(begin)
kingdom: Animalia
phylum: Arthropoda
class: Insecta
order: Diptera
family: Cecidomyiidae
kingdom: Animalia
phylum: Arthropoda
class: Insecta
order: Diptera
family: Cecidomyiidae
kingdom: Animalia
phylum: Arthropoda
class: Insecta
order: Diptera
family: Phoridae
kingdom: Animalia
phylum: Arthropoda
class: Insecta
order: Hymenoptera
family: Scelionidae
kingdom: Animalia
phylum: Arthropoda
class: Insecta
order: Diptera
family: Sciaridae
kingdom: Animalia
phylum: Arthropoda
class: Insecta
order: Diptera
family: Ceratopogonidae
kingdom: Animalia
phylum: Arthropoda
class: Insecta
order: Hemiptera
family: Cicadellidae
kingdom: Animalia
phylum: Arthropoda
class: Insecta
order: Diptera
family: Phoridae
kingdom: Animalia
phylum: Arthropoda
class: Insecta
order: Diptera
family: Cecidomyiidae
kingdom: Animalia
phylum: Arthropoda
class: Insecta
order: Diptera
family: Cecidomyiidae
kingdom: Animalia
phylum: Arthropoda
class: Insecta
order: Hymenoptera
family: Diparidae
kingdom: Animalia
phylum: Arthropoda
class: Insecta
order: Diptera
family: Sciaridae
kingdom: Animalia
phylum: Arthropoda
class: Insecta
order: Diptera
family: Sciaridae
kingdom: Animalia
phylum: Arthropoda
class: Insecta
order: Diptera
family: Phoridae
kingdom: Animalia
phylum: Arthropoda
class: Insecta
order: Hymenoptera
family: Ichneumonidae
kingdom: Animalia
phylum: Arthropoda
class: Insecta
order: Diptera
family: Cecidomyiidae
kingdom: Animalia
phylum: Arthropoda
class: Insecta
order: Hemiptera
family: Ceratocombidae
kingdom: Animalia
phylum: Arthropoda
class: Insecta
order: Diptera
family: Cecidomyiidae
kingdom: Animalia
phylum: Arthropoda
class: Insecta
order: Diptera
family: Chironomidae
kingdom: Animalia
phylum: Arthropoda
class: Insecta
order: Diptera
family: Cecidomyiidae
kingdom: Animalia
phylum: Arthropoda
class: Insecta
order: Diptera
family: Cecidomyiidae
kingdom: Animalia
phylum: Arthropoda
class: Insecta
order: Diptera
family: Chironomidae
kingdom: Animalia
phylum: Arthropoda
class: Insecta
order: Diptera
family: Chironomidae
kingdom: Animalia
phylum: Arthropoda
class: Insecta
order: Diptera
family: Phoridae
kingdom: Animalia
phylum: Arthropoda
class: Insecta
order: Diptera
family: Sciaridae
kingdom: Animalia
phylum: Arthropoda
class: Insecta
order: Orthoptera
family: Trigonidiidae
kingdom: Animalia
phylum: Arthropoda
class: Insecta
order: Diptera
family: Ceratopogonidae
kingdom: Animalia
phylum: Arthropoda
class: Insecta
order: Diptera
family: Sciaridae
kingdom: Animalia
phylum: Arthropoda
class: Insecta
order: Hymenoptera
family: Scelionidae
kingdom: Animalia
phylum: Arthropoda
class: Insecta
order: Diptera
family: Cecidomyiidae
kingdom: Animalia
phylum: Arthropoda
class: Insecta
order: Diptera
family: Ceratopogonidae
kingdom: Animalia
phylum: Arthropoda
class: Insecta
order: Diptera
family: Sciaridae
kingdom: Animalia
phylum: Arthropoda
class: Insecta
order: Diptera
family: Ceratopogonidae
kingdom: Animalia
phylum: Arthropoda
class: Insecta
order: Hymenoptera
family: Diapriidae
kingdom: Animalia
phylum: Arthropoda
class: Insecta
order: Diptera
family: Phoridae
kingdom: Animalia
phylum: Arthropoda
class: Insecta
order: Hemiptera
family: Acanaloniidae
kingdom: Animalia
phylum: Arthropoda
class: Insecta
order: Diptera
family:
(end)
WHAT THE EXERCISE ASKS:
Can you rewrite every line in the records above as a Markdown table with two columns, Row for the row number and Entry for the line itself, skipping any blank lines?

RESULT OF THE TASK:
| Row | Entry |
|---|---|
| 1 | kingdom: Animalia |
| 2 | phylum: Arthropoda |
| 3 | class: Insecta |
| 4 | order: Diptera |
| 5 | family: Cecidomyiidae |
| 6 | kingdom: Animalia |
| 7 | phylum: Arthropoda |
| 8 | class: Insecta |
| 9 | order: Diptera |
| 10 | family: Cecidomyiidae |
| 11 | kingdom: Animalia |
| 12 | phylum: Arthropoda |
| 13 | class: Insecta |
| 14 | order: Diptera |
| 15 | family: Phoridae |
| 16 | kingdom: Animalia |
| 17 | phylum: Arthropoda |
| 18 | class: Insecta |
| 19 | order: Hymenoptera |
| 20 | family: Scelionidae |
| 21 | kingdom: Animalia |
| 22 | phylum: Arthropoda |
| 23 | class: Insecta |
| 24 | order: Diptera |
| 25 | family: Sciaridae |
| 26 | kingdom: Animalia |
| 27 | phylum: Arthropoda |
| 28 | class: Insecta |
| 29 | order: Diptera |
| 30 | family: Ceratopogonidae |
| 31 | kingdom: Animalia |
| 32 | phylum: Arthropoda |
| 33 | class: Insecta |
| 34 | order: Hemiptera |
| 35 | family: Cicadellidae |
| 36 | kingdom: Animalia |
| 37 | phylum: Arthropoda |
| 38 | class: Insecta |
| 39 | order: Diptera |
| 40 | family: Phoridae |
| 41 | kingdom: Animalia |
| 42 | phylum: Arthropoda |
| 43 | class: Insecta |
| 44 | order: Diptera |
| 45 | family: Cecidomyiidae |
| 46 | kingdom: Animalia |
| 47 | phylum: Arthropoda |
| 48 | class: Insecta |
| 49 | order: Diptera |
| 50 | family: Cecidomyiidae |
| 51 | kingdom: Animalia |
| 52 | phylum: Arthropoda |
| 53 | class: Insecta |
| 54 | order: Hymenoptera |
| 55 | family: Diparidae |
| 56 | kingdom: Animalia |
| 57 | phylum: Arthropoda |
| 58 | class: Insecta |
| 59 | order: Diptera |
| 60 | family: Sciaridae |
| 61 | kingdom: Animalia |
| 62 | phylum: Arthropoda |
| 63 | class: Insecta |
| 64 | order: Diptera |
| 65 | family: Sciaridae |
| 66 | kingdom: Animalia |
| 67 | phylum: Arthropoda |
| 68 | class: Insecta |
| 69 | order: Diptera |
| 70 | family: Phoridae |
| 71 | kingdom: Animalia |
| 72 | phylum: Arthropoda |
| 73 | class: Insecta |
| 74 | order: Hymenoptera |
| 75 | family: Ichneumonidae |
| 76 | kingdom: Animalia |
| 77 | phylum: Arthropoda |
| 78 | class: Insecta |
| 79 | order: Diptera |
| 80 | family: Cecidomyiidae |
| 81 | kingdom: Animalia |
| 82 | phylum: Arthropoda |
| 83 | class: Insecta |
| 84 | order: Hemiptera |
| 85 | family: Ceratocombidae |
| 86 | kingdom: Animalia |
| 87 | phylum: Arthropoda |
| 88 | class: Insecta |
| 89 | order: Diptera |
| 90 | family: Cecidomyiidae |
| 91 | kingdom: Animalia |
| 92 | phylum: Arthropoda |
| 93 | class: Insecta |
| 94 | order: Diptera |
| 95 | family: Chironomidae |
| 96 | kingdom: Animalia |
| 97 | phylum: Arthropoda |
| 98 | class: Insecta |
| 99 | order: Diptera |
| 100 | family: Cecidomyiidae |
| 101 | kingdom: Animalia |
| 102 | phylum: Arthropoda |
| 103 | class: Insecta |
| 104 | order: Diptera |
| 105 | family: Cecidomyiidae |
| 106 | kingdom: Animalia |
| 107 | phylum: Arthropoda |
| 108 | class: Insecta |
| 109 | order: Diptera |
| 110 | family: Chironomidae |
| 111 | kingdom: Animalia |
| 112 | phylum: Arthropoda |
| 113 | class: Insecta |
| 114 | order: Diptera |
| 115 | family: Chironomidae |
| 116 | kingdom: Animalia |
| 117 | phylum: Arthropoda |
| 118 | class: Insecta |
| 119 | order: Diptera |
| 120 | family: Phoridae |
| 121 | kingdom: Animalia |
| 122 | phylum: Arthropoda |
| 123 | class: Insecta |
| 124 | order: Diptera |
| 125 | family: Sciaridae |
| 126 | kingdom: Animalia |
| 127 | phylum: Arthropoda |
| 128 | class: Insecta |
| 129 | order: Orthoptera |
| 130 | family: Trigonidiidae |
| 131 | kingdom: Animalia |
| 132 | phylum: Arthropoda |
| 133 | class: Insecta |
| 134 | order: Diptera |
| 135 | family: Ceratopogonidae |
| 136 | kingdom: Animalia |
| 137 | phylum: Arthropoda |
| 138 | class: Insecta |
| 139 | order: Diptera |
| 140 | family: Sciaridae |
| 141 | kingdom: Animalia |
| 142 | phylum: Arthropoda |
| 143 | class: Insecta |
| 144 | order: Hymenoptera |
| 145 | family: Scelionidae |
| 146 | kingdom: Animalia |
| 147 | phylum: Arthropoda |
| 148 | class: Insecta |
| 149 | order: Diptera |
| 150 | family: Cecidomyiidae |
| 151 | kingdom: Animalia |
| 152 | phylum: Arthropoda |
| 153 | class: Insecta |
| 154 | order: Diptera |
| 155 | family: Ceratopogonidae |
| 156 | kingdom: Animalia |
| 157 | phylum: Arthropoda |
| 158 | class: Insecta |
| 159 | order: Diptera |
| 160 | family: Sciaridae |
| 161 | kingdom: Animalia |
| 162 | phylum: Arthropoda |
| 163 | class: Insecta |
| 164 | order: Diptera |
| 165 | family: Ceratopogonidae |
| 166 | kingdom: Animalia |
| 167 | phylum: Arthropoda |
| 168 | class: Insecta |
| 169 | order: Hymenoptera |
| 170 | family: Diapriidae |
| 171 | kingdom: Animalia |
| 172 | phylum: Arthropoda |
| 173 | class: Insecta |
| 174 | order: Diptera |
| 175 | family: Phoridae |
| 176 | kingdom: Animalia |
| 177 | phylum: Arthropoda |
| 178 | class: Insecta |
| 179 | order: Hemiptera |
| 180 | family: Acanaloniidae |
| 181 | kingdom: Animalia |
| 182 | phylum: Arthropoda |
| 183 | class: Insecta |
| 184 | order: Diptera |
| 185 | family: |